Zu diesem sorgsam kultivierten Bild mag es freilich so gar nicht passen, dass Apple jetzt in Europa wegen Steuertricks am Pranger steht. Die EU-Kommission wirft dem Konzern unerlaubte Steuervereinbarungen mit Irland vor, die ihm dabei geholfen hätten, nur einen Bruchteil von einem Prozent an Steuern auf seine Gewinne zu bezahlen. So massiv wie nun in Europa ist Apple wegen seiner Steuerpraktiken noch nie unter Beschuss geraten. Dass der iPhone-Hersteller ebenso wie andere bekannte amerikanische Unternehmen seine Abgabenlast mit aggressiven Methoden minimiert, etwa durch Verschiebung von Gewinnen in diverse Steueroasen, ist freilich schon länger bekannt. Auch in seiner amerikanischen Heimat hat dies dem Konzern heftige Kritik beschert. Cook wurde vor drei Jahren sogar zu einer Anhörung vor den Kongress nach Washington zitiert, wo ihm „Steuergimmicks“ vorgeworfen wurden. Der Apple-Chef zeigt in der Steuerdiskussion aber wenig Entgegenkommen, auch wenn er ansonsten das soziale Gewissen seines Unternehmens beschwört. Sowohl in Europa als auch in Amerika bezeichnete er die Vorwürfe, Apple drücke sich um Steuern, als „politischen Mist“. Er hat gesagt, Apple halte sich mit seinen Steuerpraktiken an die Gesetze und sogar an „den Geist der Gesetze“.

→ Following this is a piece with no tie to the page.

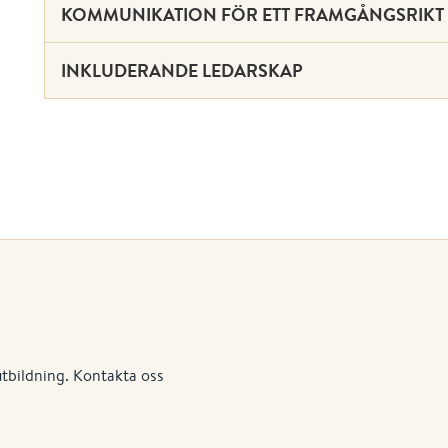
KOMMUNIKATION FÖR ETT FRAMGÅNGSRIKT
INKLUDERANDE LEDARSKAP
utbildning. Kontakta oss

Die Steuerdiskussion unterstreicht, dass Tim Cook derzeit an vielen Fronten zu kämpfen hat. Sie stellt seine Glaubwürdigkeit in Frage und ist gewiss nicht gut für die Reputation des Unternehmens. Ob sie Spuren im Geschäft hinterlässt, muss sich zeigen. Viele Apple-Kunden dürften über etwaige Steuersünden hinwegsehen, wenn sie sich nur genug für die Produkte des Unternehmens begeistern können. Genau daran hat es aber zuletzt gehapert, und das ist Cook anzulasten. Gut möglich, dass die Zweifler in einem Jahr verstummen, wenn Apple mit dem nächsten iPhone tatsächlich ganz neue Wege geht. Und es gibt ja noch andere Hoffnungswerte wie das Auto, an dem Apple angeblich arbeitet. Die zuletzt rasant gestiegenen Ausgaben für Forschung und Entwicklung lassen jedenfalls vermuten, dass der Konzern nichts unversucht lässt. Im Moment aber macht Apple eine Durststrecke durch. Und Tim Cook erlebt die schwierigste Zeit seit seinem Antritt.